Study design
This is a prospective case series of seventy-eight consecutive patients with coronal and/or sagittal curves exceeding 100° who were treated from January 2012 to December 2015. All patients were evaluated at a single specialty hospital in West Africa. Institutional Review Board (IRB) approval was obtained prior to initiation of the study. The inclusion criteria were: (1) curve magnitude > 100° in sagittal and/or coronal planes on preoperative erect AP/lateral X-rays, (2) visible radiographic images permissive to accurate radiographic measurements, (3) the presence of 3-D CT reconstructive images.
Demographic information including age, sex, body mass index (BMI) and preoperative diagnosis was collected. Radiographic data from erect anterior–posterior (AP) and lateral views and 3-D CT reconstructions were collected and analyzed. Pre- and post-halo-gravity traction X-rays were also analyzed to provide a surrogate for curve flexibility. Radiographic assessments and classification were performed by two fellowship trained spine surgeons.
As this study is a descriptive radiographic study, patient-reported outcomes are not provided in this study.
Classification principles
All patients with curve magnitude > 100° were classified using a combination of erect AP/lateral X-rays and 3-D CT reconstruction. The 3-D CT reconstruction was a prerequisite for inclusion into this study due to the complex anatomic 3-D configuration of the deformities. The classification algorithm is shown in Fig. 1.
Type 1
The first step in the classification scheme was to identify on erect AP and lateral 36-inch radiographs if the major curve > 100° exists in either the sagittal (1S) or coronal (1C) plane or both (1CS). The second step required a CT reconstruction to identify the location of the proximal upper end vertebra (UEV) and distal lower end vertebra (LEV) of the major curve relative to the apical vertebra. A horizontal line is then drawn bisecting the apical vertebra. If the UEV and LEV remained above and below the horizontal line, respectively, the curve was assigned a prefix of 1 and was classified as either 1C (coronal curve > 100°, sagittal < 100°), 1S (sagittal > 100°, coronal < 100°) or 1CS (both coronal and sagittal > 100°).
Type 2
Any curvature in which the end vertebra was positioned at the level of, above or below the apical vertebra (horizontal line bisecting it), was assigned with a prefix number 2. If the UEV was positioned at the level of or below the bisecting horizontal apical line, the curve was classified as 2P. If the LEV was positioned at the level of or above the bisecting horizontal apical line, the curve was classified as 2D. If the UEV was positioned at the level of or below and the LEV was positioned at or above the bisecting horizontal apical line, the deformity was classified as 2PD. The resulting structure of this 2PD deformity assumes the shape of the Greek alphabet Omega (Ω) and as such we coined the term “omega deformity” to describe this subtype of severe kyphoscoliosis. Curves 2P and 2D curves do not form a full omega sign and as such referred to as “partial or pseudo-omega.”
Type 3
Type 3 curvatures were described as curves that exhibited vertebral transposition in the coronal and sagittal planes. The “transposition” implies complete displacement of a horizontal vertebral segment to lie side by side with the next segment. By virtue of demonstrating complete transposition, the sagittal Cobb measurement always exceeded > 180°. The shape of the resultant curve assumed the shape of the Greek alphabet “gamma (γ).” In the coronal plane, the transposition resembles a “bayonet.”
Type 4
Type 4 curves were the most severe type of curves.
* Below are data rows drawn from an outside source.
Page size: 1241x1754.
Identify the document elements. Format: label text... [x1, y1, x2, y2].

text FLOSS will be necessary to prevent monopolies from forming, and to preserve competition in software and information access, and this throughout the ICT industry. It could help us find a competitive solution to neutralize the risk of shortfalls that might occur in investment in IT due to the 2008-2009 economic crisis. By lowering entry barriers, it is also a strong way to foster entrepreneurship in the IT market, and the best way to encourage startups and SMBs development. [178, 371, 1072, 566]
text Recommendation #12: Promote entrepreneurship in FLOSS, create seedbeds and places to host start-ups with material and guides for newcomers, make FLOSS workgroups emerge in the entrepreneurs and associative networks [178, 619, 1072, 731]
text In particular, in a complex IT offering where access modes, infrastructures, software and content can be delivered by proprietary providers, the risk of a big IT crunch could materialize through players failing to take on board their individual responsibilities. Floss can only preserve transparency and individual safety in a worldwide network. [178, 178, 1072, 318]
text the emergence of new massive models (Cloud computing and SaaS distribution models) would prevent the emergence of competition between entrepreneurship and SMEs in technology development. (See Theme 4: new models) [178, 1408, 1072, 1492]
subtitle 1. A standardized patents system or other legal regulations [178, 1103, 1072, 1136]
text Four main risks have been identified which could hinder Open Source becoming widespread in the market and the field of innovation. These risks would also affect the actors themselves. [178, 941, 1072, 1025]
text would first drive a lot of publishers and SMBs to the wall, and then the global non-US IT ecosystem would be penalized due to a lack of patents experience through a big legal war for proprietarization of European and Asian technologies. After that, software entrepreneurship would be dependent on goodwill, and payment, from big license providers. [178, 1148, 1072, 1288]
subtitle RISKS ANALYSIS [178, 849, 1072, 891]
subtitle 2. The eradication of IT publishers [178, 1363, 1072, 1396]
In the coronal plane, the spine consists of an upper vertical segment, a horizontal middle segment and a lower vertical segment, assuming the shape of the Greek letter “alpha (α).” In the sagittal plane, the curve resembles a gamma deformity, but the coronal plane exposes the hidden horizontal segment which is imperative to be recognized preoperatively.
Demographic, clinical and preoperative radiographic assessments
Demographic variables evaluated included age, gender, and body mass index (BMI). Preoperative diagnosis was classified as congenital, idiopathic, neuromuscular (NM), neurofibromatosis (NF). The length of preoperative halo-gravity traction was recorded.
Pre- and post-halo-gravity erect AP/lateral upright radiographic parameters were collected on all patients and included the major and minor coronal and sagittal Cobb angles, curve region (thoracic vs. thoracolumbar), direction of curve (left or right), levels involved and Risser grade for skeletal maturity. 3-D CT scans with reconstruction were also performed for each patient and were instrumental in providing superior anatomical detail to accurately define each curvature.
Statistical analysis
Parametric data were expressed as mean ± standard deviation (SD). Nonparametric data were expressed as median [interquartile range]. Statistical analysis was performed using JMP®, version 13. SAS Institute Inc., Cary, NC, 1989–2007.